Orgasm can be difficult to reach for many people, for many different reasons. In fact, sometimes it seems like the harder you try, the harder it is to get to where you want to be. Sometimes, sitting back and not constantly struggling to get to that point of orgasm may actually allow you to get there even easier.
You also may feel the need to fake your orgasm if your partner is not doing something to satisfy you. However, open communication is key to healthy and satisfying sex life, so communicating your needs and wants to your partner may help you fulfill that orgasm that you so desire and eliminate the need for those fake orgasms. This can also help your partner feel more satisfied in the relationship, as they now feel that they have helped you achieve and satisfied your desires.
Why do women fake orgasms?
When a woman fakes orgasms, sometimes it is because she is not in the mood to have sexual relations but wants to please her partner. It may also be that her G Spot has not been stimulated, or her clitoris has not been stimulated enough. In this situation, the best solution is to incorporate a G-spot vibrator or a clitoral sex toy. Maybe she doesn’t want to explain or put the effort in to get to the climax, and just wants to satisfy her partner and be done. If you think your partner is having fake orgasms, it’s important to talk that out with her and see why she’s doing that. You may be surprised at her reasoning! Perhaps you’ll find that her drive is not as high as yours, or not as high as you thought it was. You may also find that her needs and wants, and what pleasures her, have changed over time.
Male fake orgasms.
If your partner is a male and experiences fake orgasms, this is most likely easy to tell. Have a conversation with him and figure out what’s going on! Maybe he’s more interested in foreplay, or his drive has been reduced due to stress at work. This also applies to women and other genders. It’s important to be understanding, just as you want your partner to be when you have conversations about sensitive topics.
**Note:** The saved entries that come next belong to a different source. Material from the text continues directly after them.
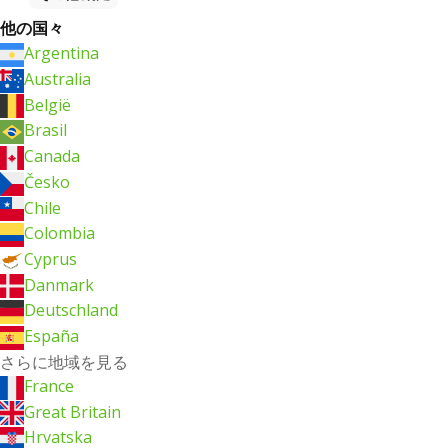
他の国々
Argentina
Australia
België
Brasil
Canada
Česko
Chile
Colombia
Cyprus
Danmark
Deutschland
España
さらに地域を見る
France
Great Britain
Hrvatska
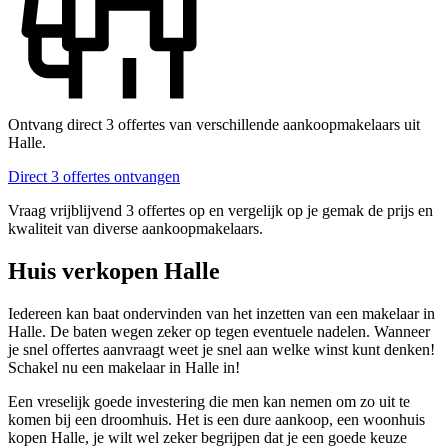
Ontvang direct 3 offertes van verschillende aankoopmakelaars uit
Halle.
Direct 3 offertes ontvangen
Vraag vrijblijvend 3 offertes op en vergelijk op je gemak de prijs en
kwaliteit van diverse aankoopmakelaars.
Huis verkopen Halle
Iedereen kan baat ondervinden van het inzetten van een makelaar in
Halle. De baten wegen zeker op tegen eventuele nadelen. Wanneer
je snel offertes aanvraagt weet je snel aan welke winst kunt denken!
Schakel nu een makelaar in Halle in!
Een vreselijk goede investering die men kan nemen om zo uit te
komen bij een droomhuis. Het is een dure aankoop, een woonhuis
kopen Halle, je wilt wel zeker begrijpen dat je een goede keuze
Some partners also fake orgasm because they are sexually bored. In this case, it’s important to talk it out and find new ways to spice up the bedroom. This could be as simple as a whip or sex toy, or more complex and intense, like BDSM play and voyeurism. With the amount of knowledge available to learn how to spice up your sex life, there’s no reason for boredom!
Some believe in the fake-it-until-you-make-it mindset – meaning that if they pretend to orgasm, they will eventually achieve an orgasm. We always caution against this, since it’s important to be able to satisfy each other sexually and physically in general. This does avoid the awkward conversations around whether you are both satisfied with each other, but it leads to betrayal and disappointment later on when one partner finds out the other has been lying to them. This breach of trust may cause them to feel as if they are inadequate and not good enough. You do want to try and avoid making your partner feel this way, so it’s important to be clear and honest from the beginning in your relationship.
Some may fake orgasms because they are just in a fling, and this is not a serious relationship that really depends on their honesty. In this case, it really is up to the other person to decide whether having fake orgasms is the right way to go about this or not. You are still deceiving the other person, but the other person is not that important in the long-term in your life, so it may make more sense than hurting their feelings or over-communicating that an experience was lacking in the bedroom. In this particular situation, it may not really matter in the future how this experience was for you or them.
Fake orgasms make sense in some situations, but in general, we definitely don’t recommend it in your relationships. Being honest and real with your partner builds trust and communication that are key things in relationships to have. It’s important to remember that many people like different things and many people react differently to stress and anxiety in their lives. Something that doesn’t affect you, may affect your partner intensely, including in their sexual lives and ability to get that pleasure that they so desire.